- _EXERCISES TO COMPLETE_:
(a) Rewrite the point cloud data unit text from "In an embodiment of this disclosure, the data type" to "attribute_data_color( )", swapping in "generic attribute type" wherever "unspecified attribute type" appears.
(b) Put this sentence from the point cloud data unit text into Spanish: "The TLV bytestream format refers to a structure formed by a data type, a data length, and a data value."
(c) Write the next part of the point cloud data unit text, picking up after its final sentence.

- _PROVIDED TEXT_:

A value of the unit type field avs_pcc_unit_type is defined in Table 5.

TABLE 5

avs_pcc_unit_type	Meanings

0	Point cloud sequence header sequence_header( )
1	Point cloud geometry header geometry_header( )
2	Point cloud attribute header attribute_header( )
3	Point cloud frame header frame_header( )
4	Point cloud geometry slice geometry_slice( )
5	Point cloud attribute slice attribute_slice( )
6	Point cloud color data attribute_slice_color( )
7	Point cloud reflectance data attribute_slice_ref( )

In an embodiment of this disclosure, the data type of the data unit includes a point cloud attribute slice of an unspecified attribute type or a point cloud attribute slice of a specified attribute type.
The point cloud attribute slice of the unspecified attribute type may be, for example, the point cloud attribute slice attribute_slice of general attribute data shown in Table 5, and the point cloud attribute slice of the specified attribute type may be, for example, the point cloud color data attribute_slice_color or point cloud reflectance data attribute_slice_ref shown in Table 5.
Data structures of the point cloud color data attribute_slice_color and the point cloud reflectance data attribute_slice_ref are respectively shown in Table 6 and Table 7.

	TABLE 6

	attribute_slice_color( ) {
	attribute_slice_header( )
	attribute_data_color( )
	}

	TABLE 7

	attribute_slice_ref( ) {
	attribute_slice_header( )
	attribute_data_reflectance( )
	}

In the embodiments of this disclosure, the unit type field indicates that a data type of one data unit is the point cloud attribute slice of the unspecified attribute type or the point cloud attribute slice of the specified attribute type. In this way, during file decoding and presentation, attribute data of all attribute types of a point cloud can be separately accessed, or attribute data of the specified attribute type can be separately accessed.
In an embodiment of this disclosure, the data unit in the point cloud bitstream may be encapsulated in a type-length-value (TLV) bytestream format, that is, one data unit avs_pcc_unit is correspondingly defined as one tlv unit. The TLV bytestream format refers to a structure formed by a data type, a data length, and a data value. For specific information about the TLV bytestream format, refer to the standard ISO/IEC 23090-9.
Table 8 shows a syntactic structure of a data unit encapsulated based on the TLV bytestream format according to an embodiment of this disclosure.

	TABLE 8

	Descriptor

	tlv_encapsulation( ) {
	tlv_type	u(8)
	tlv_num_payload_bytes	u(32)
	for( = 0; < tlv_num_payload_bytes; ++)
	tlv_payload_byte[ ]	u(8)
	}

tlv_type corresponds to the unit type field avs_pcc_unit_type in the foregoing point cloud sample definition, tlv_num_payload_bytes corresponds to the number of bytes avs_pcc_unit_length of the data unit in the foregoing point cloud sample definition, and a set of tlv_payload_byte is a set of the data units avs_pcc_unit.
For semantic descriptions of different values of the unit type field in the data unit, refer to the meanings in Table 5.

- _MATERIAL PROVIDED_:
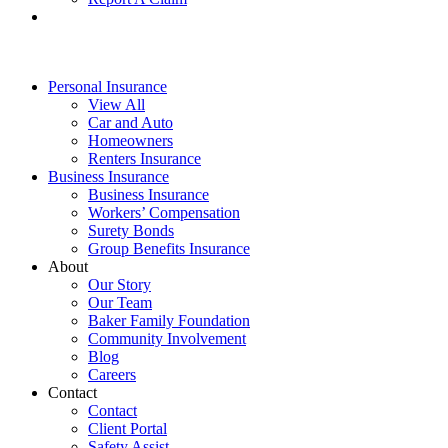
Personal Insurance
View All
Car and Auto
Homeowners
Renters Insurance
Business Insurance
Business Insurance
Workers’ Compensation
Surety Bonds
Group Benefits Insurance
About
Our Story
Our Team
Baker Family Foundation
Community Involvement
Blog
Careers
Contact
Contact
Client Portal
Safety Assist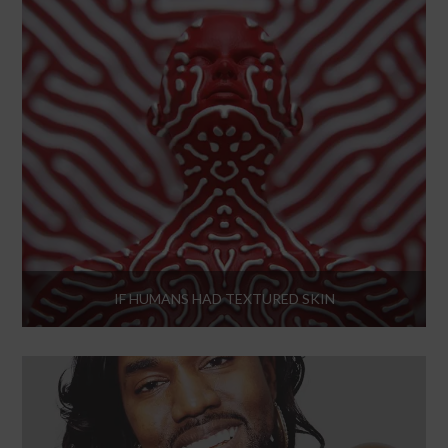
IF HUMANS HAD TEXTURED SKIN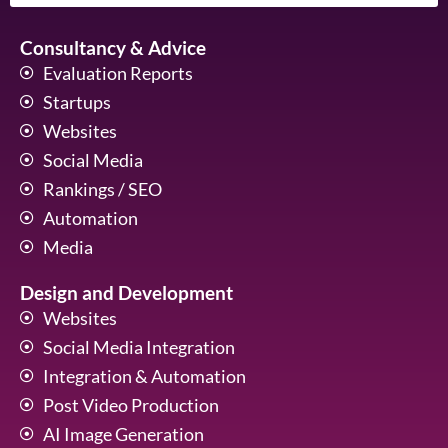
Consultancy & Advice
Evaluation Reports
Startups
Websites
Social Media
Rankings / SEO
Automation
Media
Design and Development
Websites
Social Media Integration
Integration & Automation
Post Video Production
AI Image Generation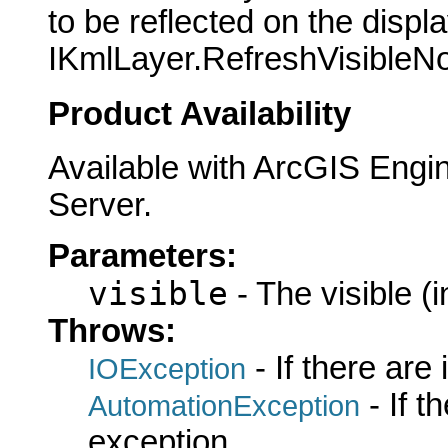
to be reflected on the displ
IKmlLayer.RefreshVisibleNo
Product Availability
Available with ArcGIS Engi
Server.
Parameters:
visible
- The visible (i
Throws:
- If there are
IOException
- If 
AutomationException
exception.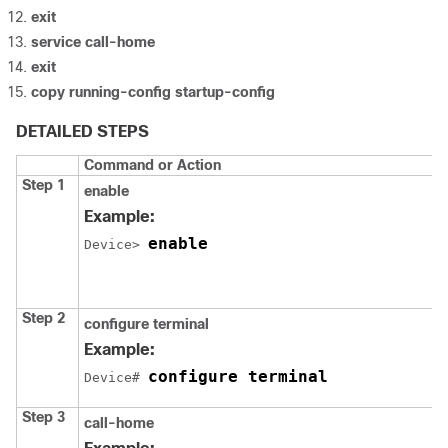
exit
service call-home
exit
copy running-config startup-config
DETAILED STEPS
Command or Action
Step 1
enable
Example:
enable
Device> 
Step 2
configure terminal
Example:
configure terminal
Device# 
Step 3
call-home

- _RESPONSE LIST_:
(a)
In an embodiment of this disclosure, the data type of the data unit includes a point cloud attribute slice of an generic attribute type or a point cloud attribute slice of a specified attribute type.
The point cloud attribute slice of the generic attribute type may be, for example, the point cloud attribute slice attribute_slice of general attribute data shown in Table 5, and the point cloud attribute slice of the specified attribute type may be, for example, the point cloud color data attribute_slice_color or point cloud reflectance data attribute_slice_ref shown in Table 5.
Data structures of the point cloud color data attribute_slice_color and the point cloud reflectance data attribute_slice_ref are respectively shown in Table 6 and Table 7.

	TABLE 6

	attribute_slice_color( ) {
	attribute_slice_header( )
	attribute_data_color( )

(b) El formato de flujo de bytes TLV se refiere a una estructura formada por un tipo de datos, una longitud de datos y un valor de datos.

(c)
In an embodiment of this disclosure, the point cloud file includes one or more attribute component tracks obtained by encapsulating a plurality of groups of attribute data.
When the plurality of groups of attribute data is encapsulated within one attribute component track, the unit type field indicates that a data type of a data unit in the attribute component track is a point cloud attribute header or the point cloud attribute slice of the unspecified attribute type. For example, in the embodiments of this disclosure, N groups of attribute data may be encapsulated within one attribute component track. In this case, the attribute component track may include data units of two data types: the point cloud attribute header attribute_header, or the point cloud attribute slice attribute_slice of the unspecified attribute type.
When the plurality of groups of attribute data is encapsulated within a plurality of attribute component tracks, the unit type field indicates that a data type of a data unit in the attribute component track is a point cloud attribute header or the point cloud attribute slice of the specified attribute type. For example, in the embodiments of this disclosure, N groups of attribute data may be encapsulated within a plurality of attribute component tracks, each attribute component track may include M groups of attribute data, and M is an integer greater than or equal to 1 and less than N. That is, one attribute component track includes a part of attribute data of the specified attribute type. Two attribute types, namely, a color and a reflectance, are taken as an example. One attribute component track may include data units of two data types: the point cloud attribute header attribute_header, or the point cloud color data attribute_slice_color. Another attribute component track may include data units of two data types: the point cloud attribute header attribute_header, or the point cloud reflectance data attribute slice ref.
In the embodiments of this disclosure, in a case that different point cloud track encapsulation modes are adopted, the unit type field indicates whether a data type of a data unit is the point cloud attribute header or the point cloud attribute slice, and indicates whether the point cloud attribute slice is of the specified attribute type, whereby selection flexibility in data access can be further optimized.
In an embodiment of this disclosure, when the data type of the data unit is the point cloud attribute slice of the specified attribute type, a data structure of the point cloud attribute slice includes a slice data type field, which indicates the specified attribute type.
In an embodiment of this disclosure, when the data type of the data unit is the point cloud attribute slice of the specified attribute type, the data unit includes at least one of a point cloud attribute slice header or a point cloud attribute data bitstream.
A data structure of the point cloud attribute slice header includes the slice data type field and a slice identifier field. The slice identifier field indicates an identifier of the point cloud attribute slice.
A data structure of the point cloud attribute data bitstream includes the slice data type field and a parameter set flag field. The parameter set flag field indicates a parameter set used when the point cloud attribute data bitstream is decoded.
Table 9 shows a data structure of the point cloud attribute slice header attribute slice_header according to an embodiment of this disclosure.

	TABLE 9

	Descriptor

	attribute_slice_header( ) {
	slice_id	ue(v)
	slice_data_type	ue(v)
	if(slice_data_type == 1)
	reflQPoffset	se(v)
	if(slice_data_type == 2)
	para_set_index_color	ue(v)
	para_set_index ref	ue(v)
	}
	else
	para_set_index	ue(v)
	byte_alignment( )
	}

Table 10 shows a data structure of the point cloud attribute slice data bitstream general_attribute_data_bitstream according to an embodiment of this disclosure.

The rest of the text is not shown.